The danger of further tragedy may not be merely hypothetical. Israel’s enemies are adept at exploiting international concern for human casualties to put Israel in a no-win situation:
When I remarked that many Israelis are expecting war this summer, Oren made no efforts to dispel it as a rumor. “We are concerned about this,” he said, explaining that with sanctions coming up at the United Nations, the Iranians may once again try to spark a war in Lebanon, as they did when their nuclear program was referred to the U.N. Security Council in 2006. “We face a different situation than we did in 2006, and it is much worse,” Oren said. “Hezbollah has rearmed so that it now has 42,000 missiles that can hit Eilat,” Israel’s southernmost city. In 2006, the Israelis destroyed all of Hezbollah’s long- and medium-range missiles during the war’s opening salvo, but now, said Oren, “Hezbollah has hidden all of its medium- and long-range missiles under schools and hospitals. They internalized Goldstone.”

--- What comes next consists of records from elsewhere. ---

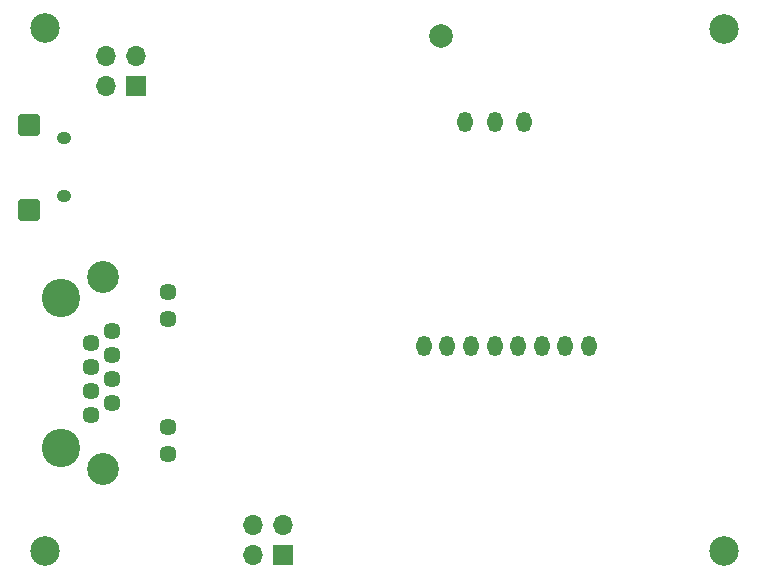
<source format=gbs>
G04 #@! TF.GenerationSoftware,KiCad,Pcbnew,(7.0.0-0)*
G04 #@! TF.CreationDate,2023-06-06T23:20:23+02:00*
G04 #@! TF.ProjectId,ithowifi_4l,6974686f-7769-4666-995f-346c2e6b6963,rev?*
G04 #@! TF.SameCoordinates,Original*
G04 #@! TF.FileFunction,Soldermask,Bot*
G04 #@! TF.FilePolarity,Negative*
%FSLAX46Y46*%
G04 Gerber Fmt 4.6, Leading zero omitted, Abs format (unit mm)*
G04 Created by KiCad (PCBNEW (7.0.0-0)) date 2023-06-06 23:20:23*
%MOMM*%
%LPD*%
G01*
G04 APERTURE LIST*
G04 Aperture macros list*
%AMRoundRect*
0 Rectangle with rounded corners*
0 $1 Rounding radius*
0 $2 $3 $4 $5 $6 $7 $8 $9 X,Y pos of 4 corners*
0 Add a 4 corners polygon primitive as box body*
4,1,4,$2,$3,$4,$5,$6,$7,$8,$9,$2,$3,0*
0 Add four circle primitives for the rounded corners*
1,1,$1+$1,$2,$3*
1,1,$1+$1,$4,$5*
1,1,$1+$1,$6,$7*
1,1,$1+$1,$8,$9*
0 Add four rect primitives between the rounded corners*
20,1,$1+$1,$2,$3,$4,$5,0*
20,1,$1+$1,$4,$5,$6,$7,0*
20,1,$1+$1,$6,$7,$8,$9,0*
20,1,$1+$1,$8,$9,$2,$3,0*%
G04 Aperture macros list end*
%ADD10R,1.700000X1.700000*%
%ADD11O,1.700000X1.700000*%
%ADD12C,2.500000*%
%ADD13RoundRect,0.273000X-0.677000X0.637000X-0.677000X-0.637000X0.677000X-0.637000X0.677000X0.637000X0*%
%ADD14O,1.250000X1.050000*%
%ADD15C,3.250000*%
%ADD16C,1.446000*%
%ADD17C,2.700000*%
%ADD18C,2.000000*%
%ADD19O,1.300000X1.750000*%
G04 APERTURE END LIST*
D10*
X75666599Y-154025599D03*
D11*
X73126599Y-154025599D03*
X75666599Y-151485599D03*
X73126599Y-151485599D03*
D12*
X55482000Y-109381000D03*
D13*
X54178200Y-124768000D03*
D14*
X57078199Y-123592999D03*
D13*
X54178200Y-117568000D03*
D14*
X57078199Y-118742999D03*
D12*
X113013000Y-109508000D03*
X113013000Y-153704000D03*
X55482000Y-153704000D03*
D15*
X56832500Y-144956500D03*
X56832500Y-132256500D03*
D16*
X59372500Y-142176500D03*
X61152500Y-141156500D03*
X59372500Y-140136500D03*
X61152500Y-139116500D03*
X59372500Y-138096500D03*
X61152500Y-137076500D03*
X59372500Y-136056500D03*
X61152500Y-135036500D03*
X65962500Y-145466500D03*
X65962500Y-143176500D03*
X65962500Y-134036500D03*
X65962500Y-131746500D03*
D17*
X60392500Y-130476500D03*
X60392500Y-146736500D03*
D10*
X63245999Y-114299999D03*
D11*
X60705999Y-114299999D03*
X63245999Y-111759999D03*
X60705999Y-111759999D03*
D18*
X89052400Y-110032800D03*
D19*
X101569999Y-136347357D03*
X99569999Y-136347357D03*
X97569999Y-136347357D03*
X95569999Y-136347357D03*
X93569999Y-136347357D03*
X91569999Y-136347357D03*
X89569999Y-136347357D03*
X87569999Y-136347357D03*
X91069999Y-117347357D03*
X93569999Y-117347357D03*
X96069999Y-117347357D03*
M02*

</source>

In other words, while it was widely reported during the course of the Gaza war that the Hamas leadership was hiding out in Gaza’s Al-Shifa hospital, Israel knew that an attack on a hospital would earn it the opprobrium of the international community. Even then Israel still wound up facing the United Nations Fact Finding Mission on the Gaza Conflict, commonly known as the Goldstone Report.
What this translates into is the remarkable conclusion that some of Israel’s critics are, either willingly or unknowingly, being played for suckers by Hezbollah and Hamas leaders who have no compunction about hiding themselves and their weapons in schools and hospitals. If Israel attacks those caches, its critics in the “international community” will scream bloody murder. If Israel doesn’t attack them, well, those caches of weapons are used to kill Israeli civilians, to nary a whimper of protest on Israel’s behalf.
The double standard here could not be more blatant. And the consequences aren’t likely to remain just rhetorical for long. Until the “international community” and, more importantly, the international media applies the same standards of judgment to the behavior of Israel AND its enemies, tragedy and Israeli intransigence will remain inevitable. No one likes being played for a sucker, and that’s exactly what many of its critics are asking Israel to do.